● **Brief**:
Take the entries below and print only the lines from the one with "bienestar y la salud de los ciudadanos" through the one with "Así, la evolución", exactly as they stand, both ends included.

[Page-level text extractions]
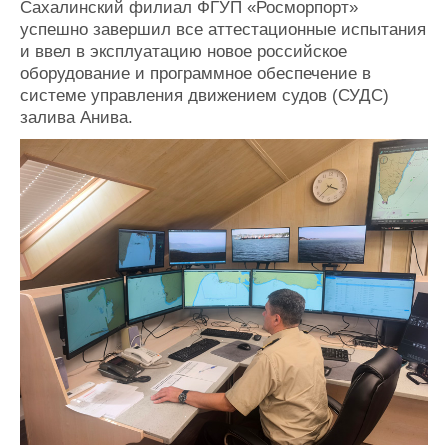
Сахалинский филиал ФГУП «Росморпорт»
Журнал
успешно завершил все аттестационные испытания
Реклама
и ввел в эксплуатацию новое российское
оборудование и программное обеспечение в
системе управления движением судов (СУДС)
Конференции
Флот
залива Анива.
Выставки и семинары
Галерея флота
Личности
Форум
Словарь
Отзывы
Все службы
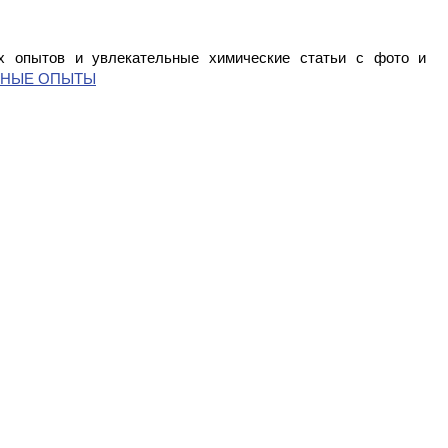
 опытов и увлекательные химические статьи с фото и
СНЫЕ ОПЫТЫ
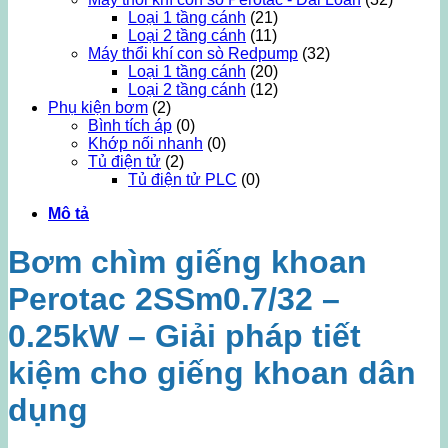
Loại 1 tầng cánh
(21)
Loại 2 tầng cánh
(11)
Máy thổi khí con sò Redpump
(32)
Loại 1 tầng cánh
(20)
Loại 2 tầng cánh
(12)
Phụ kiện bơm
(2)
Bình tích áp
(0)
Khớp nối nhanh
(0)
Tủ điện tử
(2)
Tủ điện tử PLC
(0)
Mô tả
Bơm chìm giếng khoan
Perotac 2SSm0.7/32 –
0.25kW – Giải pháp tiết
kiệm cho giếng khoan dân
dụng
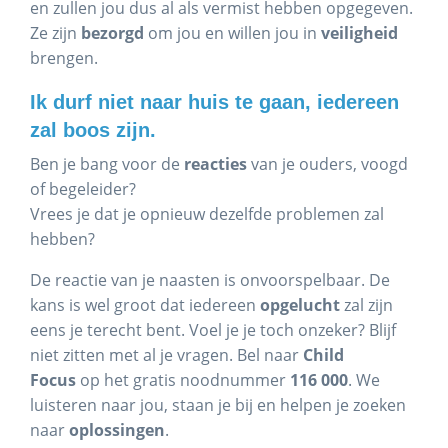
en zullen jou dus al als vermist hebben opgegeven.
Ze zijn
bezorgd
om jou en willen jou in
veiligheid
brengen.
Ik durf niet naar huis te gaan, iedereen
zal boos zijn.
Ben je bang voor de
reacties
van je ouders, voogd
of begeleider?
Vrees je dat je opnieuw dezelfde problemen zal
hebben?
De reactie van je naasten is onvoorspelbaar. De
kans is wel groot dat iedereen
opgelucht
zal zijn
eens je terecht bent. Voel je je toch onzeker? Blijf
niet zitten met al je vragen. Bel naar
Child
Focus
op het gratis noodnummer
116 000
. We
luisteren naar jou, staan je bij en helpen je zoeken
naar
oplossingen
.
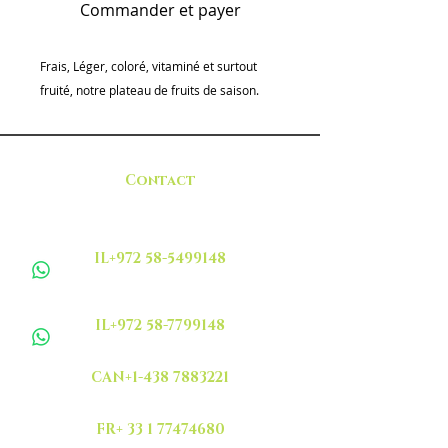
Commander et payer
Frais, Léger, coloré, vitaminé et surtout
fruité, notre plateau de fruits de saison.
Contact
IL+972 58-5499148
IL+972 58-7799148
CAN+1-438 7883221
FR+ 33 1 77474680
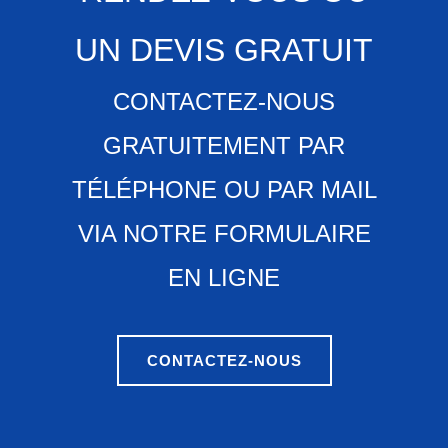
UN DEVIS GRATUIT
CONTACTEZ-NOUS
GRATUITEMENT PAR
TÉLÉPHONE OU PAR MAIL
VIA NOTRE FORMULAIRE
EN LIGNE
CONTACTEZ-NOUS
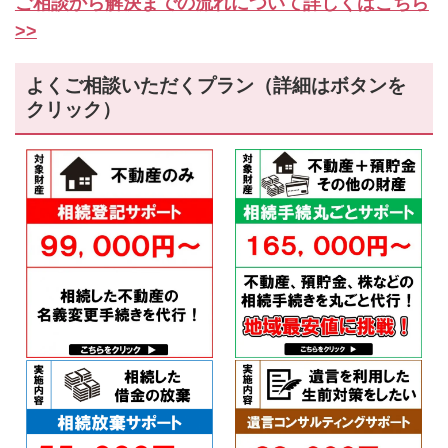
ご相談から解決までの流れについて詳しくはこちら
>>
よくご相談いただくプラン（詳細はボタンを
クリック）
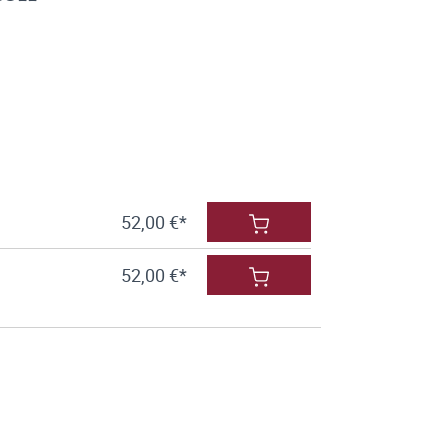
52,00 €*
52,00 €*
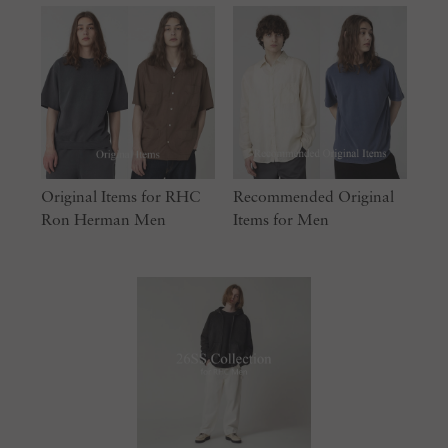
Original Items for RHC
Recommended Original
Ron Herman Men
Items for Men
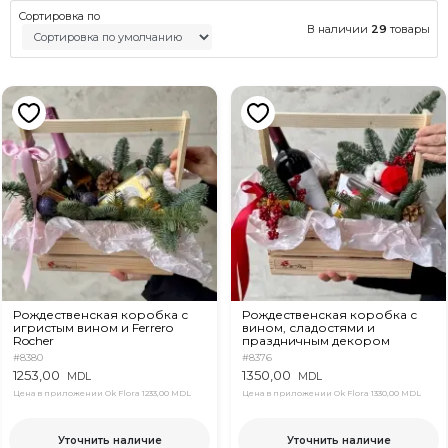
Сортировка по
В наличии
29
товары
Рождественская коробка с
Рождественская коробка с
игристым вином и Ferrero
вином, сладостями и
Rocher
праздничным декором
#8380
#8376
1253,00
1350,00
MDL
MDL
Цена в приложении Ok Flora
1233,00 MDL
Цена в приложении Ok Flora
1330,00 MDL
Уточнить наличие
Уточнить наличие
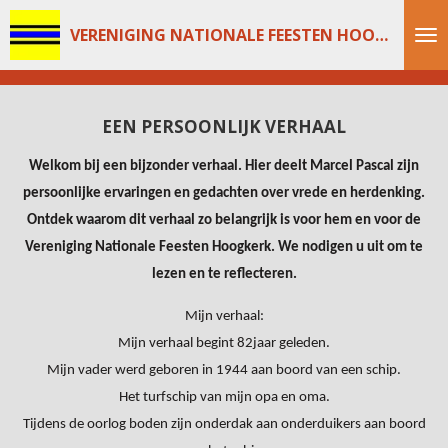
Ga
VERENIGING NATIONALE FEESTEN HOOGKERK
direct
naar
de
EEN PERSOONLIJK VERHAAL
hoofdinhoud
Welkom bij een bijzonder verhaal. Hier deelt Marcel Pascal zijn
persoonlijke ervaringen en gedachten over vrede en herdenking.
Ontdek waarom dit verhaal zo belangrijk is voor hem en voor de
Vereniging Nationale Feesten Hoogkerk. We nodigen u uit om te
lezen en te reflecteren.
Mijn verhaal:
Mijn verhaal begint 82jaar geleden.
Mijn vader werd geboren in 1944 aan boord van een schip.
Het turfschip van mijn opa en oma.
Tijdens de oorlog boden zijn onderdak aan onderduikers aan boord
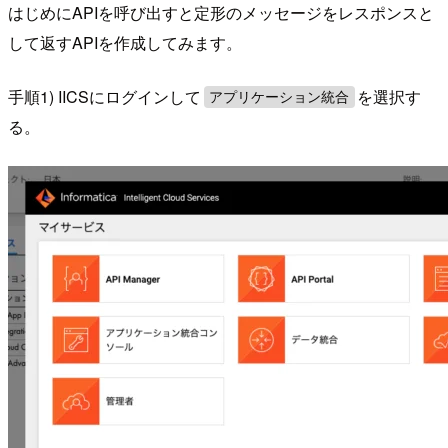
はじめにAPIを呼び出すと定形のメッセージをレスポンスと
して返すAPIを作成してみます。
手順1) IICSにログインして
を選択す
アプリケーション統合
る。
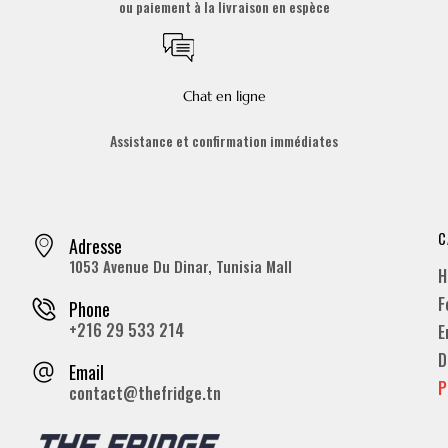
ou paiement à la livraison en espèce
Chat en ligne
Assistance et confirmation immédiates
C
Adresse
1053 Avenue Du Dinar, Tunisia Mall
H
F
Phone
+216 29 533 214
E
D
Email
P
contact@thefridge.tn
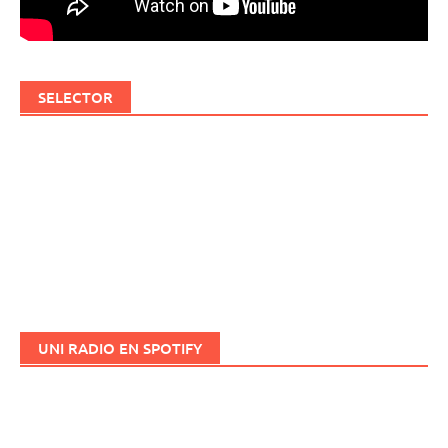
SELECTOR
UNI RADIO EN SPOTIFY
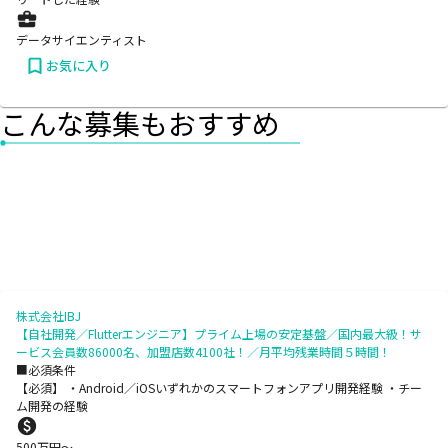
データサイエンティスト
お気に入り
こんな募集もおすすめ
株式会社IBJ
【自社開発／Flutterエンジニア】プライム上場の安定基盤／国内最大級！サ
ービス会員数86000名、加盟店数4100社！／月平均残業時間５時間！
■必須条件
【必須】 ・Android／iOSいずれかのスマートフォンアプリ開発経験 ・チー
ム開発の経験
500
万円〜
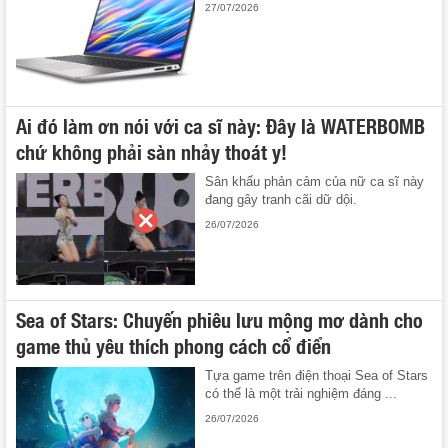
27/07/2026
Ai đó làm ơn nói với ca sĩ này: Đây là WATERBOMB
chứ không phải sàn nhảy thoát y!
Sân khấu phản cảm của nữ ca sĩ này
đang gây tranh cãi dữ dội.
26/07/2026
Sea of Stars: Chuyến phiêu lưu mộng mơ dành cho
game thủ yêu thích phong cách cổ điển
Tựa game trên điện thoại Sea of Stars
có thể là một trải nghiệm đáng ...
26/07/2026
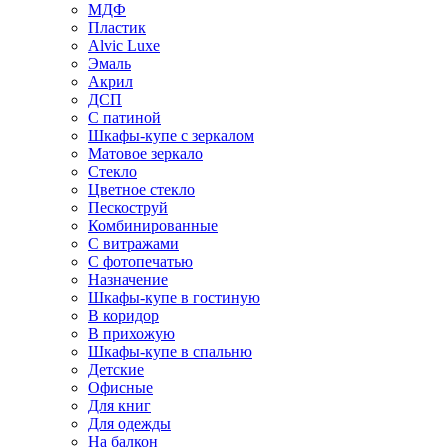
МДФ
Пластик
Alvic Luxe
Эмаль
Акрил
ДСП
С патиной
Шкафы-купе с зеркалом
Матовое зеркало
Стекло
Цветное стекло
Пескоструй
Комбинированные
С витражами
С фотопечатью
Назначение
Шкафы-купе в гостиную
В коридор
В прихожую
Шкафы-купе в спальню
Детские
Офисные
Для книг
Для одежды
На балкон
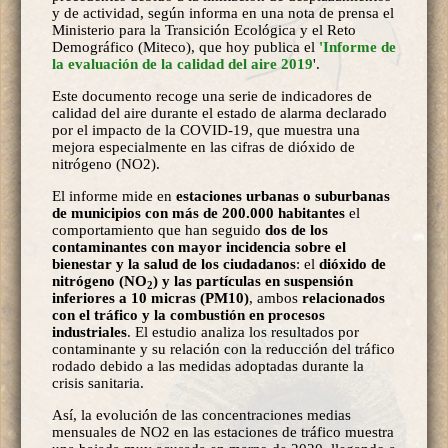
y de actividad, según informa en una nota de prensa el
Ministerio para la Transición Ecológica y el Reto
Demográfico (Miteco), que hoy publica el
'Informe de
la evaluación de la calidad del aire 2019
'.
Este documento recoge una serie de indicadores de
calidad del aire durante el estado de alarma declarado
por el impacto de la COVID-19, que muestra una
mejora especialmente en las cifras de dióxido de
nitrógeno (NO2).
El informe mide en
estaciones urbanas o suburbanas
de municipios con más de 200.000 habitantes
el
comportamiento que han seguido
dos de los
contaminantes con mayor incidencia sobre el
bienestar y la salud de los ciudadanos
: el
dióxido de
nitrógeno (NO
) y las partículas en suspensión
2
inferiores a 10 micras (PM10)
, ambos
relacionados
con el tráfico y la combustión en procesos
industriales
. El estudio analiza los resultados por
contaminante y su relación con la reducción del tráfico
rodado debido a las medidas adoptadas durante la
crisis sanitaria.
Así, la evolución de las concentraciones medias
mensuales de NO2 en las estaciones de tráfico muestra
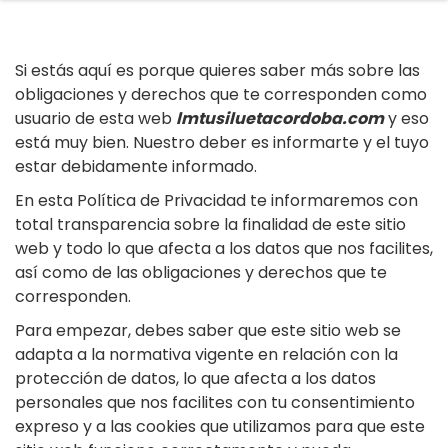
Si estás aquí es porque quieres saber más sobre las
obligaciones y derechos que te corresponden como
usuario de esta web
lmtusiluetacordoba.com
y eso
está muy bien. Nuestro deber es informarte y el tuyo
estar debidamente informado.
En esta Política de Privacidad te informaremos con
total transparencia sobre la finalidad de este sitio
web y todo lo que afecta a los datos que nos facilites,
así como de las obligaciones y derechos que te
corresponden.
Para empezar, debes saber que este sitio web se
adapta a la normativa vigente en relación con la
protección de datos, lo que afecta a los datos
personales que nos facilites con tu consentimiento
expreso y a las cookies que utilizamos para que este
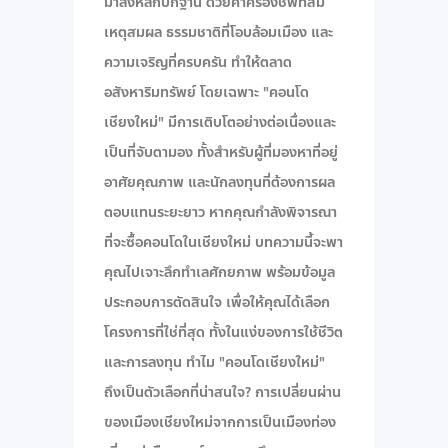
มาลงหลักปักฐาน ด้วยค่าครองชีพที่สม
เหตุสมผล ธรรมชาติที่โอบล้อมเมือง และ
ความเจริญที่ครบครัน ทำให้ตลาด
อสังหาริมทรัพย์ โดยเฉพาะ "คอนโด
เชียงใหม่" มีการเติบโตอย่างต่อเนื่องและ
เป็นที่จับตามอง ทั้งสำหรับผู้ที่มองหาที่อยู่
อาศัยคุณภาพ และนักลงทุนที่ต้องการผล
ตอบแทนระยะยาว หากคุณกำลังพิจารณา
ที่จะซื้อคอนโดในเชียงใหม่ บทความนี้จะพา
คุณไปเจาะลึกทำเลศักยภาพ พร้อมข้อมูล
ประกอบการตัดสินใจ เพื่อให้คุณได้เลือก
โครงการที่ใช่ที่สุด ทั้งในแง่ของการใช้ชีวิต
และการลงทุน ทำไม "คอนโดเชียงใหม่"
ถึงเป็นตัวเลือกที่น่าสนใจ? การเปลี่ยนผ่าน
ของเมืองเชียงใหม่จากการเป็นเมืองท่อง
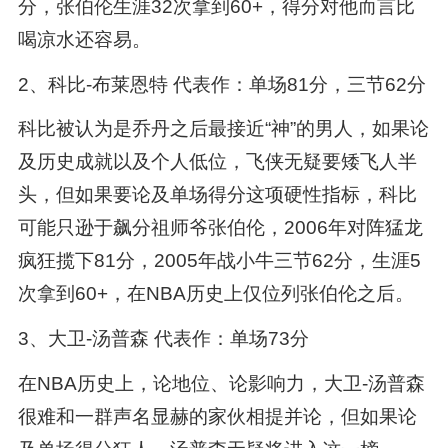
分，张伯伦生涯32次拿到60+，得分对他而言比
喝凉水还容易。
2、科比-布莱恩特 代表作：单场81分，三节62分
科比被认为是乔丹之后最接近“神”的男人，如果论
及历史成就以及个人低位，飞侠无疑要矮飞人半
头，但如果要论及单场得分这项硬性指标，科比
可能只逊于飙分祖师爷张伯伦，2006年对阵猛龙
疯狂揽下81分，2005年战小牛三节62分，生涯5
次拿到60+，在NBA历史上仅位列张伯伦之后。
3、大卫-汤普森 代表作：单场73分
在NBA历史上，论地位、论影响力，大卫-汤普森
很难和一群声名显赫的家伙相提并论，但如果论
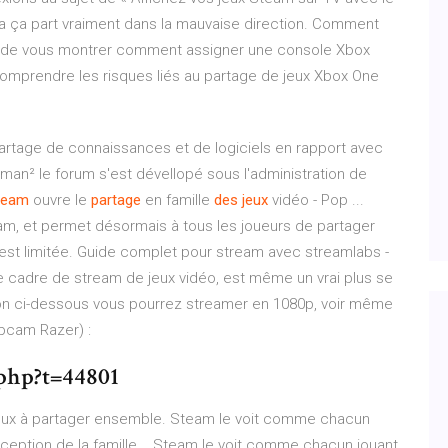
. la ça part vraiment dans la mauvaise direction. Comment
 de vous montrer comment assigner une console Xbox
comprendre les risques liés au partage de jeux Xbox One
rtage de connaissances et de logiciels en rapport avec
man² le forum s'est dévellopé sous l'administration de
team
ouvre le
partage
en famille
des
jeux
vidéo - Pop ...
eam, et permet désormais à tous les joueurs de partager
é est limitée. Guide complet pour stream avec streamlabs -
e cadre de stream de jeux vidéo, est même un vrai plus se
ion ci-dessous vous pourrez streamer en 1080p, voir même
bcam Razer) :
.php?t=44801
e jeux à partager ensemble. Steam le voit comme chacun
nception de la famille... Steam le voit comme chacun jouant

● **Result for this task**:
bienestar y la salud de los ciudadanos
: el
dióxido de
nitrógeno (NO
) y las partículas en suspensión
2
inferiores a 10 micras (PM10)
, ambos
relacionados
con el tráfico y la combustión en procesos
industriales
. El estudio analiza los resultados por
contaminante y su relación con la reducción del tráfico
rodado debido a las medidas adoptadas durante la
crisis sanitaria.
Así, la evolución de las concentraciones medias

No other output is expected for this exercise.